Faced with the plethora of dog food available in stores or online, choosing the best dog food for your dog can quickly turn out to be a real headache. To help you make your choice, here are the rules to follow…
Dry dog food: first sort by price
The price of the dog food is the first indicator to take into account when choosing the right dog food. A price of less than 2$ per kilo is a sure sign of poor quality of the raw materials used in the manufacture of dog food: animal meal, excess of cereals… These poor quality raw materials provide poorly digestible proteins and quantities of food which can lead at worst to malnutrition or at best digestive disorders in sensitive dogs.
As a first step, you can therefore do a first sorting by eliminating all the “discount” dog food straight away to reduce the list of possibilities. They will be well adapted to your animal. It would be far too simple … you can imagine!

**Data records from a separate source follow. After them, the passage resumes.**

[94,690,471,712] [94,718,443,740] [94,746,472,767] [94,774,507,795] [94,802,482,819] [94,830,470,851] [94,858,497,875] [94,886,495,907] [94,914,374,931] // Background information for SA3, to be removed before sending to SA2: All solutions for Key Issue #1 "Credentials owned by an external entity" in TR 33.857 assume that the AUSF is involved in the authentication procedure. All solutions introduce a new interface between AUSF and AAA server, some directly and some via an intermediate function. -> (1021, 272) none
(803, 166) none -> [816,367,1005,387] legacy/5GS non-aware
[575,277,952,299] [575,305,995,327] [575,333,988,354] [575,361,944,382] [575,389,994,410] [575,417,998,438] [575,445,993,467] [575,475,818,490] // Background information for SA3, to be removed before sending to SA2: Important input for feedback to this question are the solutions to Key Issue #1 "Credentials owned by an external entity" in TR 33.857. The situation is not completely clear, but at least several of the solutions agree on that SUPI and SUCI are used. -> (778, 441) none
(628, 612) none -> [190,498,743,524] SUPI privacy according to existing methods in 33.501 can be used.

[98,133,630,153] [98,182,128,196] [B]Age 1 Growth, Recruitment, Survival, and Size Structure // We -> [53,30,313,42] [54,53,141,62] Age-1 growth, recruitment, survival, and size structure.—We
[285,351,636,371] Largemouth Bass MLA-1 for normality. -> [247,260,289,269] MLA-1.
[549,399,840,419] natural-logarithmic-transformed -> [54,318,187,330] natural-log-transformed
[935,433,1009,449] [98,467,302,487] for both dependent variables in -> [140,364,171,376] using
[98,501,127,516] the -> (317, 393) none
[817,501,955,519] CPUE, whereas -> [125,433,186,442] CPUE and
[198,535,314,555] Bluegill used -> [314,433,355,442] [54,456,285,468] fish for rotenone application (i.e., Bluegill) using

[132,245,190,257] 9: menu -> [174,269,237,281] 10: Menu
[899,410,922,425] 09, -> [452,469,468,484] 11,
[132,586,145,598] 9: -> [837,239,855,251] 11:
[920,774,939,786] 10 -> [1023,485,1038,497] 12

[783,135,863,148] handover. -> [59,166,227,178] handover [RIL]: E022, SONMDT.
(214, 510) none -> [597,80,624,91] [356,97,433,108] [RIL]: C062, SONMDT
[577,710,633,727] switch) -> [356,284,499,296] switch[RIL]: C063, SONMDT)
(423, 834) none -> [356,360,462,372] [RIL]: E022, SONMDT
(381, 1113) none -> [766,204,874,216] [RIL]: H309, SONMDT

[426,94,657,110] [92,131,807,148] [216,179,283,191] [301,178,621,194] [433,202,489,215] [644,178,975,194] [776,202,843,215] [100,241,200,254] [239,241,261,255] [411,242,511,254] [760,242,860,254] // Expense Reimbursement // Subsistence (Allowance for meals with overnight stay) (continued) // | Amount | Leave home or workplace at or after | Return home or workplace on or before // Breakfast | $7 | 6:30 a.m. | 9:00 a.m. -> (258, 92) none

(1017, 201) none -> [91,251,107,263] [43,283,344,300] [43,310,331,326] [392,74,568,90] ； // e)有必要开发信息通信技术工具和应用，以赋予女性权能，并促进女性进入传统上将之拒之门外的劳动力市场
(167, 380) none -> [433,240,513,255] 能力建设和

Learn to read dog food labels
In the list of ingredients on the label of a packet of dog food, the ingredients used before cooking in the product are listed in order of importance. The first ingredients mentioned are therefore generally present in greater quantity. This is particularly the case of cereals in the first price dog food to avoid!
Find in the list of ingredients the sources of animal proteins provided by meats, fish, offal …: they are more nutritionally interesting than the vegetable proteins provided by cereals (which in addition provide carbohydrates in the ration) or flour from soy.
As a general rule, the more detailed the names of the ingredients, the more likely you are to be dealing with a “high-end” dog food, made with quality raw materials. Manufacturers who use vague and categorical names (such as “meat” or “by-products” for example) can legally substitute one raw material for another depending on the price of raw materials in order to reduce manufacturing prices. On the other hand, manufacturers who choose to be more precise in their labeling by mentioning the species of meat used in their products (example: “chicken”, “beef”, etc.) undertake to use this type of material properly. So orient yourself towards the dog food for which the lists of ingredients are as detailed and precise as possible.
Analytical components can be displayed under the other names “Average Analysis” or “Nutritional Analysis”. They provide information on the amounts of nutrients present in the food.
So we can read:
- The protein level,
- The level of lipids (fat),
- The fiber / cellulose rate,
- The rate of crude ash.
Pre-select dog food that contain the most protein and as little carbohydrate as possible. But beware, taken as is, these rates do not allow knowing if a dog food is of good nutritional quality. Don’t trust the sites that advertise that the “ideal” dog food should contain 20% carbohydrates, 30% protein… it’s a far too simplistic approach to things.
High protein levels are not an absolute guarantee of quality. The proteins of the dog food can be brought by the bones, the tendons of the by-products used to make the dog food as by the nobler pieces of meat. However, bone and tendon proteins are mainly made up of collagen, poor quality proteins that do not properly cover the nutritional needs of dogs.